▸ **DIE AUFGABEN**
#1 Gib aus dem Artikel über die Internetsperren im Iran den Wortlaut von „Blackouts gegen die“ bis einschließlich „Internet: digitaler Blackout.“ unverändert aus.
#2 Führe den Artikel über die Internetsperren im Iran ab der Stelle fort, an der er endet.

▸ **ARTIKEL**
· · · · · · ·

Blackouts gegen die Freiheit

Menschen im Iran fordern das Ende der Islamischen Republik. Die blockiert immer mehr Kommunikation im Netz und will ein „nationales Internet“ errichten. Grafiken zeigen, wie weit das Regime dabei schon geht.
Menschen im Iran fordern das Ende der Islamischen Republik. Die blockiert immer mehr Kommunikation im Netz und will ein „nationales Internet“ errichten. Grafiken zeigen, wie weit das Regime dabei schon geht.

Wenn sich Informationen nicht mehr frei bewegen können, bleiben nur alte Kommunikationswege. Kuriere zum Beispiel. In Paveh im kurdischen Nordwesten des Iran funktioniert das Internet nicht. Also steigt ein junger Mann ins Auto und fährt 120 Kilometer nach Kermanshah – nur, um von dort ein Video in andere Länder zu schicken. Das war am 21. September. Mittlerweile hat Paveh seit zwei Wochen kaum Internet: digitaler Blackout.

In der Region starb kürzlich die 22-jährige Mahsa Amini in Polizeigewahrsam. Mutmaßlich wurde sie gefoltert, weil ihr Kopftuch falsch saß. In ganz Iran gehen seitdem Menschen auf die Straße. Mit welcher Gewalt das Regime kontert, wird seither regelmäßig berichtet. Was kaum Thema ist: Die iranischen Behörden üben zunehmend auch digitale Gewalt aus.

Seit Beginn der Proteste am 19. September melden Analysten Internetsperren, besonders viele aus Kordestan, eben jener Region im Nordwesten. Ohne Internet können Menschen sich schlechter organisieren. Und die Außenwelt sieht die staatlichen Verbrechen nicht mehr. So wie in der Nacht zu Montag. Sicherheitskräfte riegelten die Sharif-Universität in Teheran ab, verhafteten und verprügelten Studierende und Professoren. Bilder und Videos davon erreichten die Außenwelt nur stückhaft, teils verspätet. Auch, weil ab 16 Uhr eine Art Internet-Sperrstunde errichtet wurde.

Im technischen Wettlauf gegen den Widerstand der Menschen im Iran geht das Regime immer harscher vor. Dabei greift es zunehmend tiefer in die Infrastruktur des Internets ein:

Daten ermöglichen einen Blick auf einige Zahnräder des digitalen Unterdrückungssystems im Iran. Mithilfe von Grafiken erklären wir, wie die Internet-Zensur funktioniert und wie die Menschen sich wehren.

· · · · · · ·

▸ **BEREITGESTELLTES MATERIAL**
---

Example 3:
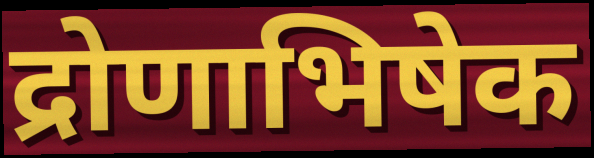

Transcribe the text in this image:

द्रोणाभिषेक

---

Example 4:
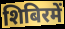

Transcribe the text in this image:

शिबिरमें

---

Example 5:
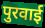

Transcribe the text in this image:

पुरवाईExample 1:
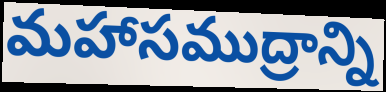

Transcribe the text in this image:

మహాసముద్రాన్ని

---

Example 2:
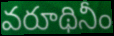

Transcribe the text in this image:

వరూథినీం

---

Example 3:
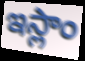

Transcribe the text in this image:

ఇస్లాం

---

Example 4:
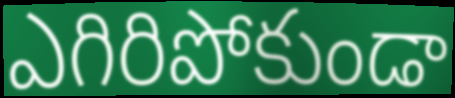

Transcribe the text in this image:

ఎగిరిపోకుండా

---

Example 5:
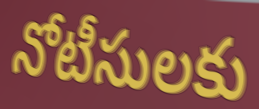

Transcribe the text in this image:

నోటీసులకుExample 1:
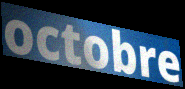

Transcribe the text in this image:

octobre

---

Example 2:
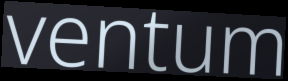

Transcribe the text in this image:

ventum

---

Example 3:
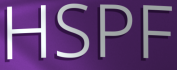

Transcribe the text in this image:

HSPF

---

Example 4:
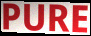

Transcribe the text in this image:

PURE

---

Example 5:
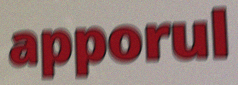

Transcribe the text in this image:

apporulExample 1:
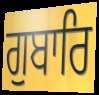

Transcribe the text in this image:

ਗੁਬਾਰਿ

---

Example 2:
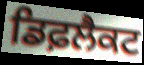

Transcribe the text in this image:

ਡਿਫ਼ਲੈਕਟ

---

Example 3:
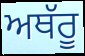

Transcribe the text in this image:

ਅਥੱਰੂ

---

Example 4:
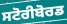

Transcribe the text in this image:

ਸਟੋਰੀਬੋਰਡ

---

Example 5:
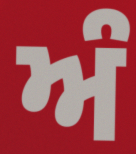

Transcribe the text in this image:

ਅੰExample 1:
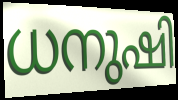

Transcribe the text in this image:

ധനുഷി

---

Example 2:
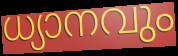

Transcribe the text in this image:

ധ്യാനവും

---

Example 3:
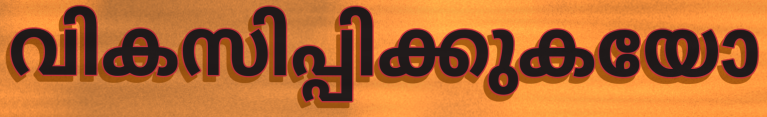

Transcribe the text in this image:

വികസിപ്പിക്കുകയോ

· · · · · · ·

▸ **ANTWORTEN DER REIHE**
#1
Blackouts gegen die Freiheit

Menschen im Iran fordern das Ende der Islamischen Republik. Die blockiert immer mehr Kommunikation im Netz und will ein „nationales Internet“ errichten. Grafiken zeigen, wie weit das Regime dabei schon geht.
Menschen im Iran fordern das Ende der Islamischen Republik. Die blockiert immer mehr Kommunikation im Netz und will ein „nationales Internet“ errichten. Grafiken zeigen, wie weit das Regime dabei schon geht.

Wenn sich Informationen nicht mehr frei bewegen können, bleiben nur alte Kommunikationswege. Kuriere zum Beispiel. In Paveh im kurdischen Nordwesten des Iran funktioniert das Internet nicht. Also steigt ein junger Mann ins Auto und fährt 120 Kilometer nach Kermanshah – nur, um von dort ein Video in andere Länder zu schicken. Das war am 21. September. Mittlerweile hat Paveh seit zwei Wochen kaum Internet: digitaler Blackout.

#2
Abgeschnittene Kommunikationswege

Gesperrte Seiten und Chatprogramme, Foren, die plötzlich verschwinden: Das ist für Iraner*innen nichts Neues. Seit 2018 müssen iranische Provider etwa Telegram blockieren. Auch Facebook, Twitter, Viber und viele weitere Kommunikationsmittel sind gesperrt.

Mit Beginn der aktuellen Proteste kamen nun Whatsapp, Instagram und Linkedin hinzu. Das zeigen Daten des Open Observatory of Network Interference (OONI). Freiwillige messen kontinuierlich, welche Websites wo auf der Welt gerade nicht erreichbar sind. Im Iran werden es immer mehr.

Whatsapp und Instagram verschwinden aus dem iranischen Internet
Jeder graue Datenpunkt ist ein erfolgloser Versuch, die Website zu erreichen. Viele davon sind ein recht sicheres Indiz, dass die Seite in dem Land nicht erreichbar ist. Ist sie von woanders aus weiterhin erreichbar, spricht das für Zensur. Bei Fehlversuchen können Anwendungs-Fehler nicht ausgeschlossen werden.
Hintergrund
Wie sich Website-Sperren erkennen lassen

Aus den OONI-Daten lässt sich mit wenig Zeitverzögerung erkennen, wenn eine Internetseite in einem Land nicht funktioniert. OONI ist ein Projekt von Freiwilligen, die eine App oder ein Programm auf ihrem Gerät installieren. Die Anwendung prüft, ob sich die Website von dem Gerät erreichen lässt oder nicht, und schickt das Ergebnis automatisch an OONI.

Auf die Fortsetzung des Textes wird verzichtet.